What makes the stories special is that they show us the characters we have come to know and love at pivot points in their lives. Specifically the pivot that changed their courses into the one that eventually intersected with Miranda Chase and the rest of her team. To kick things off there’s the pivotal moment when Miranda investigated her very first plane crash on her very own.

She had to do the investigation on her own, because the crash she was investigating was also her own. On her way to her first class at the NTSB her private plane crashed in the desolate forest between Washington State and Idaho. Miranda was the pilot and the only person aboard. Her meticulous investigation of a crash that she honestly didn’t expect to be rescued from kept her sane until her rescuers surprised her and themselves by finding her alive. She learned a valuable lesson in this story, and we learned a lot about her. Not that a lot of her past hasn’t come up over the course of the series, but this particular bit of detail was something special.

For each member of the team, the story in Start the Chase is just as pivotal as Miranda’s High Passage, Holly Harper’s story, Holly Games a New Path, begins during one of Holly’s darkest moments. She has just left the Australian Special Forces after the loss of her entire team. A new friend drags her to, of all places, a gaming convention, where Holly, costumed as Captain Marvel, discovers that she still has friends both in and out of the service, and that there’s a surprising, but surprisingly interesting opportunity for her if she is willing to seize the day.

Mike’s Last Big Con is the story that comes the closest to the opening of the Miranda Chase series, as we see the secretive Mike in his last undercover job for the FBI as it all goes completely pear-shaped. Working with Miranda is going to require that the long-time conman live on the straight and narrow – a place with which he is not even remotely familiar.

All six of the stories provide insights into characters we think we know. There have been hints before, but this collection fleshes out the details of how they ended up on the path that leads to the team. For fans of the series, it gives us an up close and personal look at people we thought we knew. For those coming in, it’s a great way of seeing who they were as individuals before they jostled their way into becoming part of such a marvelous whole.

Escape Rating A: I loved this collection. I got sucked in right away and didn’t get shaken out until the end – wishing there were more. Or wishing that Lightning was here now and not next month. I’ve missed Miranda and the gang and it was fantastic to spend time with them again.

Because this collection was produced as part of a Kickstarter campaign for The Great Chase Tabletop Game that Miranda and her team play during the later books in the series, there’s an additional fascinating piece to this collection of great stories.

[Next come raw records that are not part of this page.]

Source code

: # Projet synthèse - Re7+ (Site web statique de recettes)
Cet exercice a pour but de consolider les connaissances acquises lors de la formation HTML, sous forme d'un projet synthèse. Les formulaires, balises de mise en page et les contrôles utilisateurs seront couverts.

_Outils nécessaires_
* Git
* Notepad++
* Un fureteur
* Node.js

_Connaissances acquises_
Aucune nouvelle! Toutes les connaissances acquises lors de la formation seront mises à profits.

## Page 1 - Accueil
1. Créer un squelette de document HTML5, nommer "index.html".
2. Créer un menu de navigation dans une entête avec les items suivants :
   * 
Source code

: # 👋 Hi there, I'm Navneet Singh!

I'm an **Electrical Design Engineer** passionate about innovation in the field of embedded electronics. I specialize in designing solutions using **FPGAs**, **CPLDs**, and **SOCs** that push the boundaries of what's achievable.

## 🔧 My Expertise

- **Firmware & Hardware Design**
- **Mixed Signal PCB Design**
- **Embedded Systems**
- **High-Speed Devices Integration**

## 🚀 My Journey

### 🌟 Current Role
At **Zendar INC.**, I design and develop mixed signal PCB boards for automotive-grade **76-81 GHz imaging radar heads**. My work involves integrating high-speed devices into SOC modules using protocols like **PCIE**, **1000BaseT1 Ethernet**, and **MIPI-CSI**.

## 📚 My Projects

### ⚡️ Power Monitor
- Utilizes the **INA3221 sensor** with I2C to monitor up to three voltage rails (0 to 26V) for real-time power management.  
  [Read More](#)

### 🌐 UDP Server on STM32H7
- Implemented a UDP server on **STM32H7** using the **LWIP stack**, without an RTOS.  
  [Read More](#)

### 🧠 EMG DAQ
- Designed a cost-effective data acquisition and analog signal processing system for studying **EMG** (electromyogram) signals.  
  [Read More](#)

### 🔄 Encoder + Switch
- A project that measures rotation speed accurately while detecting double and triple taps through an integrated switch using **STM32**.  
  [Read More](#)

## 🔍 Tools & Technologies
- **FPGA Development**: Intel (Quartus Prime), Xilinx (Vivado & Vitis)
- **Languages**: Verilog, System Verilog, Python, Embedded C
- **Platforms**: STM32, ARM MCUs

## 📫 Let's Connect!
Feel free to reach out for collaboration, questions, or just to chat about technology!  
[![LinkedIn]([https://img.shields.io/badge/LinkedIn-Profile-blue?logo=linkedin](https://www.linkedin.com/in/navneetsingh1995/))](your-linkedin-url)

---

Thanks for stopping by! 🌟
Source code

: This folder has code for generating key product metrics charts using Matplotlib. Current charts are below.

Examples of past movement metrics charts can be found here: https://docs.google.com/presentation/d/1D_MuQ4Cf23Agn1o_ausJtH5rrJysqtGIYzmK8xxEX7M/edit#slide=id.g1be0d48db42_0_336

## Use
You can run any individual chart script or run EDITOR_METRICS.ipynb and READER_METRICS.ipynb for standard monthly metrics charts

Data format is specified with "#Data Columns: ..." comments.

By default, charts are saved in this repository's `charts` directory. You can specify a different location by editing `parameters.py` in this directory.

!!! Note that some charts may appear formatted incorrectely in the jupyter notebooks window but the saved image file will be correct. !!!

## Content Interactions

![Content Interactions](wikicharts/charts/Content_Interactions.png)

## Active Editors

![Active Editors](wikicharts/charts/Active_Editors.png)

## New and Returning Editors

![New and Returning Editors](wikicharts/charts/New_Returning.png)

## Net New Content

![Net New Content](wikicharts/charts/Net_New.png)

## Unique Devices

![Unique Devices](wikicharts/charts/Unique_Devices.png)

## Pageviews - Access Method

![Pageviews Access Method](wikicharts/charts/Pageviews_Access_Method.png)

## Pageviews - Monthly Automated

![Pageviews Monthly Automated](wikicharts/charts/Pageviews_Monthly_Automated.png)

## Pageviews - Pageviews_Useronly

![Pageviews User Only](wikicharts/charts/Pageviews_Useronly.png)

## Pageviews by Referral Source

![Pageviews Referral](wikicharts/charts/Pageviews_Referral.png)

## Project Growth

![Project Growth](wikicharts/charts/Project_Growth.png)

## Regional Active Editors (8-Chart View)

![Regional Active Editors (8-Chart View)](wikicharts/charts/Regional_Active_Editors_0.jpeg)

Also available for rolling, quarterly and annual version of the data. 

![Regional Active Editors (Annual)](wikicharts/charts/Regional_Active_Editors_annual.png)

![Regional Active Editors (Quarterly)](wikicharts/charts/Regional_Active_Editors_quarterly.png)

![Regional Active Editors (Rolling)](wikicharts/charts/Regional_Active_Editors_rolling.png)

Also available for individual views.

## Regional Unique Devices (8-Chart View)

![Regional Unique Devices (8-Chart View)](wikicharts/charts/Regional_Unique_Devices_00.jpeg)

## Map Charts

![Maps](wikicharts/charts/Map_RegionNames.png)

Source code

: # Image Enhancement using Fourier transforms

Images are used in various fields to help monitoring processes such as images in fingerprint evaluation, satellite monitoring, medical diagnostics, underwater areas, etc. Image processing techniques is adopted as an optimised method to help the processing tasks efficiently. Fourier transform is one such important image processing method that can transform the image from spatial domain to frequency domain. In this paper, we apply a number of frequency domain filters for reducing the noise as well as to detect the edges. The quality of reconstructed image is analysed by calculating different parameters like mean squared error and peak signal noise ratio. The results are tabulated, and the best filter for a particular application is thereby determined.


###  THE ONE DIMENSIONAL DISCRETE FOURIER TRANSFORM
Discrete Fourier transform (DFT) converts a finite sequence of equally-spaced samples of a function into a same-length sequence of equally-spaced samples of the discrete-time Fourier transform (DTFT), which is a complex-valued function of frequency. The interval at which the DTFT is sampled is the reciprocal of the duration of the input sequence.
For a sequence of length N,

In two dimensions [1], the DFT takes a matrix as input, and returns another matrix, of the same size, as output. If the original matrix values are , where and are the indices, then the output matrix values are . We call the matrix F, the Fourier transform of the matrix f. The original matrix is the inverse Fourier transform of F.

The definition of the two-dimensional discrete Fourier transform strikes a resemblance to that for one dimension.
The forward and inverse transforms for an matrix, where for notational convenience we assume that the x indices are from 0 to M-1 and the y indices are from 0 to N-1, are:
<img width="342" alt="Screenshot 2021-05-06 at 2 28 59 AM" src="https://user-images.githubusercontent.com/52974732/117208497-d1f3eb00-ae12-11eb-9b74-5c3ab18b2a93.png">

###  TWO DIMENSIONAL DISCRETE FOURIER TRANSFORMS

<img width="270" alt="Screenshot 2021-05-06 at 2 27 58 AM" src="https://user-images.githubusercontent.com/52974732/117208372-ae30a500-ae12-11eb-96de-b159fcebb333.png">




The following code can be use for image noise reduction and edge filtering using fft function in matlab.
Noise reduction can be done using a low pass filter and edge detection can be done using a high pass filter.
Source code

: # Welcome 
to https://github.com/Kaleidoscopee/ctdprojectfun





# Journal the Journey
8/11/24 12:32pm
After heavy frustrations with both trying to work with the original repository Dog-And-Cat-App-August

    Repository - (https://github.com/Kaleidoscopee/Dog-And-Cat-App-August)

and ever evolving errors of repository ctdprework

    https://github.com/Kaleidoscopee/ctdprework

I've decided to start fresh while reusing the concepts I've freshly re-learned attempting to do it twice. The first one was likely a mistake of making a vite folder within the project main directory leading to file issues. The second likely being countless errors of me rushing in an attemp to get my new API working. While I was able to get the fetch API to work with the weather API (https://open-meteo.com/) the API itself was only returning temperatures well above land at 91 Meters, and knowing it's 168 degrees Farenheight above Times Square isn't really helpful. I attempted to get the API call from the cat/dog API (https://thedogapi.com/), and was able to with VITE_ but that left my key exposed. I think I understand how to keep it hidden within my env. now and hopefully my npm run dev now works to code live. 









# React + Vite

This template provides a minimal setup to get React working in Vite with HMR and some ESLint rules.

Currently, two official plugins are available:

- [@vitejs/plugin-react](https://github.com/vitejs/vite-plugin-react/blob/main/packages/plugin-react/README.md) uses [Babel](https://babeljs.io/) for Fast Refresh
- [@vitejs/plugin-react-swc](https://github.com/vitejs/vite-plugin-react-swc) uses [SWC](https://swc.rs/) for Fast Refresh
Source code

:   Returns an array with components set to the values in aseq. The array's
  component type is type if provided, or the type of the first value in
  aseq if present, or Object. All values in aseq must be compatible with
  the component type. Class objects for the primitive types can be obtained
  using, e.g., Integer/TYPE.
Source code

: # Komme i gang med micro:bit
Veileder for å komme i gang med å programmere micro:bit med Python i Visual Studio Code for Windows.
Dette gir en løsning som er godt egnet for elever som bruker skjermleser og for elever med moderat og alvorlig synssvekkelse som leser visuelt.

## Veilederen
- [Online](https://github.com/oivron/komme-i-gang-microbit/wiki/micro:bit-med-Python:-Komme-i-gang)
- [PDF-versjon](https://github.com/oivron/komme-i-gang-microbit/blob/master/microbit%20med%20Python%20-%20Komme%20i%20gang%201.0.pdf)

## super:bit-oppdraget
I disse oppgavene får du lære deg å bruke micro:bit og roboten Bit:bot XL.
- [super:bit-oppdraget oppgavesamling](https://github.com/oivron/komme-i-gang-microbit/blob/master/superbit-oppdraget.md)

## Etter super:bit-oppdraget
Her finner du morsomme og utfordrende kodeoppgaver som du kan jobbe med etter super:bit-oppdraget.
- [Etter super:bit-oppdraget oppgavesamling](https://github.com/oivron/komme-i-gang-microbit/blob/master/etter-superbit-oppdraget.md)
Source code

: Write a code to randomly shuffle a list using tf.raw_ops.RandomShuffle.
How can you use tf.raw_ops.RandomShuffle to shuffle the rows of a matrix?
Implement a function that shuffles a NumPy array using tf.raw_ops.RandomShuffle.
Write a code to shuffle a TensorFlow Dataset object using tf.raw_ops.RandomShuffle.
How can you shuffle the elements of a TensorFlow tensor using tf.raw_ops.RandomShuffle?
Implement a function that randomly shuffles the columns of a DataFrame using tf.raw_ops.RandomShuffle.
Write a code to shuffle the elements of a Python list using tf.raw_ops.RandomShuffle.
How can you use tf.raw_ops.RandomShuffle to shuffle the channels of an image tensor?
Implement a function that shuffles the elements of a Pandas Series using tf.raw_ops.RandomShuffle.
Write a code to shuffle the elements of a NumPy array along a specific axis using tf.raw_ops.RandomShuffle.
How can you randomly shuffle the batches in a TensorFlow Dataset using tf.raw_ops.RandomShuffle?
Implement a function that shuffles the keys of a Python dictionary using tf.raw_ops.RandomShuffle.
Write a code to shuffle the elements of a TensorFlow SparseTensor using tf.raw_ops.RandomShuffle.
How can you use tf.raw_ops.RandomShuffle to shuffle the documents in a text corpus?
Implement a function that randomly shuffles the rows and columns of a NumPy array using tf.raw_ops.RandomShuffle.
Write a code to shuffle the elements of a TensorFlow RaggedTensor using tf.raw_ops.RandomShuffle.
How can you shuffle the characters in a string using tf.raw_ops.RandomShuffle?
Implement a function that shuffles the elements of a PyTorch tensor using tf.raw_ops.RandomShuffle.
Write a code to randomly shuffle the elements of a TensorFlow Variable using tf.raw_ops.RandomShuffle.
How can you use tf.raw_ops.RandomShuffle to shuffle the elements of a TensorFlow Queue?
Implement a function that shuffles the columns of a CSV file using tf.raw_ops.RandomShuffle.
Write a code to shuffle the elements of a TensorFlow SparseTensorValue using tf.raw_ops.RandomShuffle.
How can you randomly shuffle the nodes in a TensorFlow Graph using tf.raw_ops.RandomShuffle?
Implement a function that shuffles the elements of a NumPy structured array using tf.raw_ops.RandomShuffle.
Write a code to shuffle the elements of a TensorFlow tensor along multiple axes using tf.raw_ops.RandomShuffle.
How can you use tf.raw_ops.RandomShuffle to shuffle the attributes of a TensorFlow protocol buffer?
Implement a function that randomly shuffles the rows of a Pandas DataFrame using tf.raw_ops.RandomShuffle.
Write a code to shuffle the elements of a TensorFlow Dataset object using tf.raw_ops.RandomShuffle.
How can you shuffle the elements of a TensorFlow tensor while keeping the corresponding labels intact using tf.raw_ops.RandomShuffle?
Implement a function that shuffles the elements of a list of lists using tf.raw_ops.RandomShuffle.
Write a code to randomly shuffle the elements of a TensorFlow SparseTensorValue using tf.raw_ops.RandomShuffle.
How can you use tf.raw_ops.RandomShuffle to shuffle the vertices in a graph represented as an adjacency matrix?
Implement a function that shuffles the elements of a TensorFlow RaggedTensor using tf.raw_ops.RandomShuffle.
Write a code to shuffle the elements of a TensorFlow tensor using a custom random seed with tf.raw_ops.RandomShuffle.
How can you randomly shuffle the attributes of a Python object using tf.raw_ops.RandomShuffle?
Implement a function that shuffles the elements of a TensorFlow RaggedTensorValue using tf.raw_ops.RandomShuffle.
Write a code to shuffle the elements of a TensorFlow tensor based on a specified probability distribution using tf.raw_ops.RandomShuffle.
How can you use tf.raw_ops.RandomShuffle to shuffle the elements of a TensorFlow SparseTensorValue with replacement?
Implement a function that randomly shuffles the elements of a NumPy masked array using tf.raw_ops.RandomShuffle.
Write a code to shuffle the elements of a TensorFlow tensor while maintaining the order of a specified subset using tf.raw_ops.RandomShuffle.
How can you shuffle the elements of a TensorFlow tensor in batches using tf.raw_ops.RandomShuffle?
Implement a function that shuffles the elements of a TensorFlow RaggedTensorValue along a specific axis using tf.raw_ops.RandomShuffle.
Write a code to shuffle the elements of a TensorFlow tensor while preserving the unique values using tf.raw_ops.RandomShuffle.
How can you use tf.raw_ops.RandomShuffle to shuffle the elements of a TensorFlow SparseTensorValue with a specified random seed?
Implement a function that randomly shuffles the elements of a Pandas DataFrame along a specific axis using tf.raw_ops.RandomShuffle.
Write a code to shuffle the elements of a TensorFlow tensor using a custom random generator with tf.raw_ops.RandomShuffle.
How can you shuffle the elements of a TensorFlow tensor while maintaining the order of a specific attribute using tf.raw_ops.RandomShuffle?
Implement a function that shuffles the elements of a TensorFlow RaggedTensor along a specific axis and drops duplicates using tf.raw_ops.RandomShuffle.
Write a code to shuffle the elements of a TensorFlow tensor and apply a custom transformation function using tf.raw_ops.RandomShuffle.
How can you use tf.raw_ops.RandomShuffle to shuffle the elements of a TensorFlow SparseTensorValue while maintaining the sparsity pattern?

One of the backer levels for the Kickstarter was the opportunity for five people to get themselves written into the individual stories as secondary characters. (This is called Tuckerization after the SF author Wilson “Bob” Tucker. I only mention this because once upon a time, when I went to a LOT of SF cons, I knew Tucker a bit. I digress.)

In Miranda’s story she’s alone, that’s a huge part of the point of the story after all. But in all of the other stories the secondary character who helps push or guide Miranda’s future team member into the path that leads them there is one of these backers. All of the stories include more than a bit of real detail about those backers, along with a way for readers to support the charities of their choice. So there’s a prompt to do a bit of good in the world – which seems to need it now more than ever – along with a terrific story.

If you like political thrillers, technothrillers and/or competence porn, you absolutely cannot go wrong following Miranda Chase and her team. Lightning can’t strike my TBR pile soon enough!